The suggestion that an outside force should look into the case was made by HM Inspector of Constabulary, according to a confidential Home Office letter which the report quotes. But the then Chief Constable of North Wales "resisted" the idea.

The long-running police inquiry into child sex abuse in children's homes run by Clwyd County Council revealed Britain's biggest-ever child abuse scandal, with between 100 and 200 victims. Clwyd's own report into the affair, by child care expert John Jillings and two colleagues, was suppressed by the council at the behest of its insurers. The Welsh Secretary, William Hague, is considering publishing it. The Independent on Sunday has seen a copy.

During the inquiry, allegations were made against police officers, both serving and retired, and the report reveals that pressure for an independent police inquiry was made.

"The chairman of Clwyd social services and the county secretary and solicitor have consistently pressed for the Chief Constable of North Wales Police and the Minister of State at the Home Office to accept that it was inappropriate for the North Wales Police to themselves investigate profoundly serious allegations by young people directed against members of the police force," it says.

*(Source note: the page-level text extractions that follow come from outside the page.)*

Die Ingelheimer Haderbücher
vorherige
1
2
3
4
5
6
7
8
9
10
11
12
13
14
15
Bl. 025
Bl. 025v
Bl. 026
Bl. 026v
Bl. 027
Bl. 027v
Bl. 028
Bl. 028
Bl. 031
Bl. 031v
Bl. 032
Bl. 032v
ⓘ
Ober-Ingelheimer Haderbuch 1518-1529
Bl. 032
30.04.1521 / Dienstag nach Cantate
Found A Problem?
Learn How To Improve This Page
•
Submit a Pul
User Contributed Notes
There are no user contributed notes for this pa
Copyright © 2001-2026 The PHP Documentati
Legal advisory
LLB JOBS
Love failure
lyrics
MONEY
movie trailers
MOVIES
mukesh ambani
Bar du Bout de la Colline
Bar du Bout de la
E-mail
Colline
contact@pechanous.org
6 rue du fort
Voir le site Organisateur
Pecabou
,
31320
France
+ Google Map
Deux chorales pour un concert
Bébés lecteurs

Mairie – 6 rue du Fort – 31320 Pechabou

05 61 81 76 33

The report goes on: "In a letter from the private secretary to the Home Office to the county secretary and solicitor on May 17, 1993, it is made clear that: 'Ministers cannot intervene in police operational matters, nor, do they have any powers to direct a chief constable to appoint an officer from outside the force to take over or to supervise a police investigation.

" 'The then chief constable of North Wales Police has resisted the suggestion of HM Inspector of Constabulary that the appointment of an officer from outside the force would dispel any local disquiet about the objectivity of the investigation'."

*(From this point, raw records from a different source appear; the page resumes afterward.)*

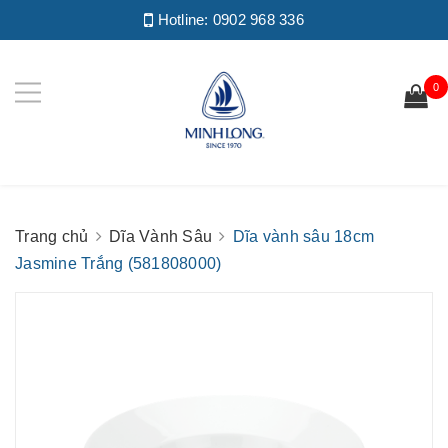
Hotline:
0902 968 336
0
Trang chủ
Dĩa Vành Sâu
Dĩa vành sâu 18cm
Jasmine Trắng (581808000)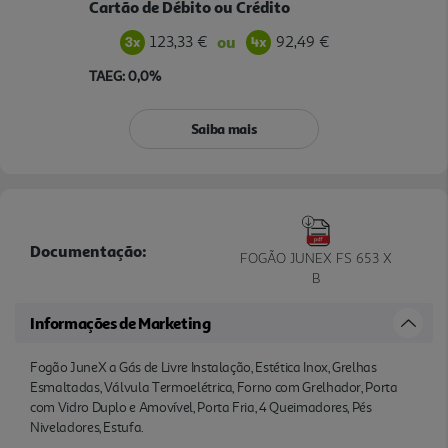
Cartão de Débito ou Crédito
123,33 €
92,49 €
ou
TAEG: 0,0%
Saiba mais
Documentação:
FOGÃO JUNEX FS 653 X
B
Informações de Marketing
Fogão JuneX a Gás de Livre Instalação, Estética Inox, Grelhas
Esmaltadas, Válvula Termoelétrica, Forno com Grelhador, Porta
com Vidro Duplo e Amovível, Porta Fria, 4 Queimadores, Pés
Niveladores, Estufa.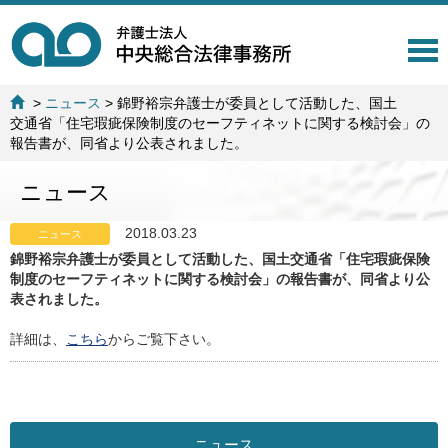
T
o
g
>
ニュース
>
錦野裕宗弁護士が委員として活動した、国土
g
交通省「住宅瑕疵保険制度のセーフティネットに関する検討会」の
l
報告書が、同省より公表されました。
e
n
ニュース
a
v
i
2018.03.23
ニュース
g
錦野裕宗弁護士が委員として活動した、国土交通省「住宅瑕疵保険
a
制度のセーフティネットに関する検討会」の報告書が、同省より公
t
表されました。
i
o
詳細は、
こちら
からご覧下さい。
n
ニュース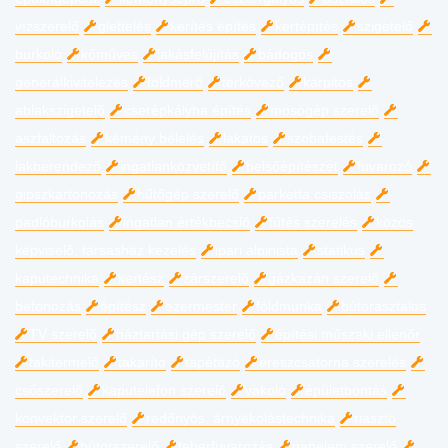
vízszerelő
glettelés
kerítés építés
kertépítés
szigetelő
burkoló
kőműves
lakásfelújítás
bádogos
generálkivitelezés
földmérő
térkövező
kárpitos
ablakszigetelő
cserépkályha építés
mosógép szerelő
aszfaltozás
kémény bélelés
lakatos
szobafestés
lakberendező
ingatlanközvetítő
belsőépítészet
fuvarozó
gipszkartonozás
hűtőgép szerelő
parketta csiszolás
padlóburkolás
ingatlan értékbecslő
fűtés szerelés
közös
képviselő, társasház kezelés
ipari alpinista
statikus
kaputechnika
kertész
zárszerelő
gázkazán szerelő
betonozás
építész
ezermester
földmunka
bútorasztalos
TV szerelő
háztartási gép szerelő
építési műszaki ellenőr
fakitermelő
takarító
tapétázó
ereszcsatorna szerelés
csőszerelő
kaputelefon szerelő
vakoló
épületbontás
konvektor szerelő
redőnyös, árnyékolástechnika
riasztó
szerelő
bútorszerelő
teherfuvarozás
napelem szerelő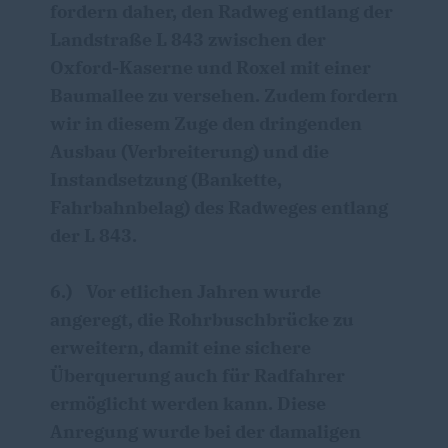
fordern daher, den Radweg entlang der
Landstraße L 843 zwischen der
Oxford-Kaserne und Roxel mit einer
Baumallee zu versehen. Zudem fordern
wir in diesem Zuge den dringenden
Ausbau (Verbreiterung) und die
Instandsetzung (Bankette,
Fahrbahnbelag) des Radweges entlang
der L 843.
6.)
Vor etlichen Jahren wurde
angeregt, die Rohrbuschbrücke zu
erweitern, damit eine sichere
Überquerung auch für Radfahrer
ermöglicht werden kann. Diese
Anregung wurde bei der damaligen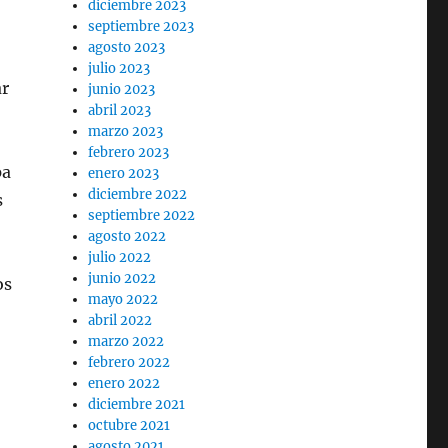
diciembre 2023
septiembre 2023
agosto 2023
julio 2023
ar
junio 2023
abril 2023
marzo 2023
febrero 2023
pa
enero 2023
diciembre 2022
s
septiembre 2022
agosto 2022
julio 2022
junio 2022
os
mayo 2022
abril 2022
marzo 2022
febrero 2022
enero 2022
diciembre 2021
octubre 2021
agosto 2021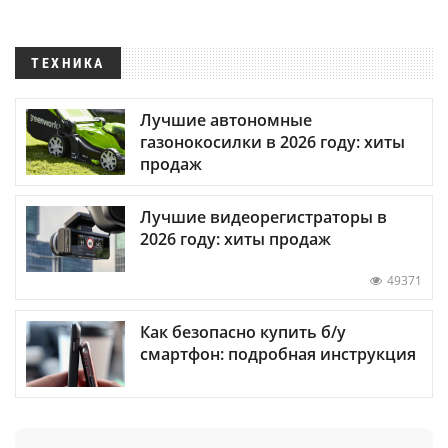
ТЕХНИКА
Лучшие автономные
газонокосилки в 2026 году: хиты
продаж
Лучшие видеорегистраторы в
2026 году: хиты продаж
49371
Как безопасно купить б/у
смартфон: подробная инструкция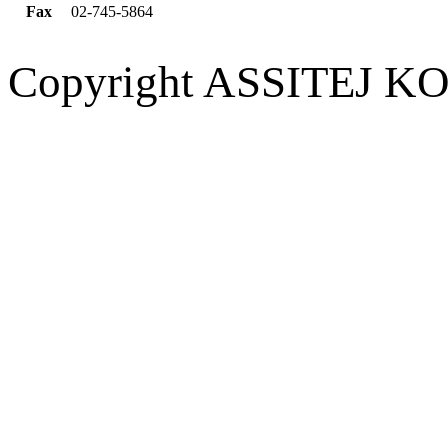
Fax
02-745-5864
Copyright ASSITEJ KOR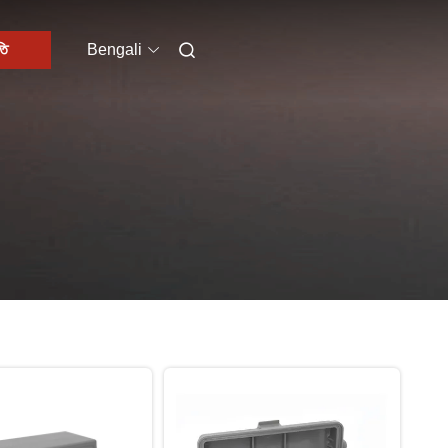
তি
Bengali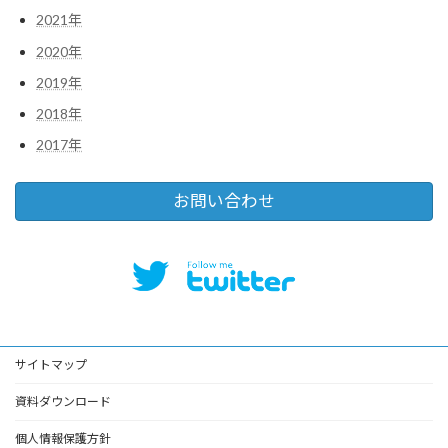
2021年
2020年
2019年
2018年
2017年
お問い合わせ
サイトマップ
資料ダウンロード
個人情報保護方針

A North Wales Police spokesman said yesterday: "Where police officers or ex-police officers are featured in any allegation, however tenuously, the files are referred to the Director of Public Prosecutions and in the case of serving officers, also to the Police Complaints Authority.

"Both the DPP and the PCA have publicly expressed their satisfaction with the thoroughness, impartiality, and professionalism of the North Wales Police investigation."

Although the Welsh Office has still to decide whether there should be a public inquiry into the abuse over 21 years at homes in North Wales, the Home Office letter shows that three years ago the ministry was under the impression that there was going to be a public inquiry and even knew some of its terms of reference.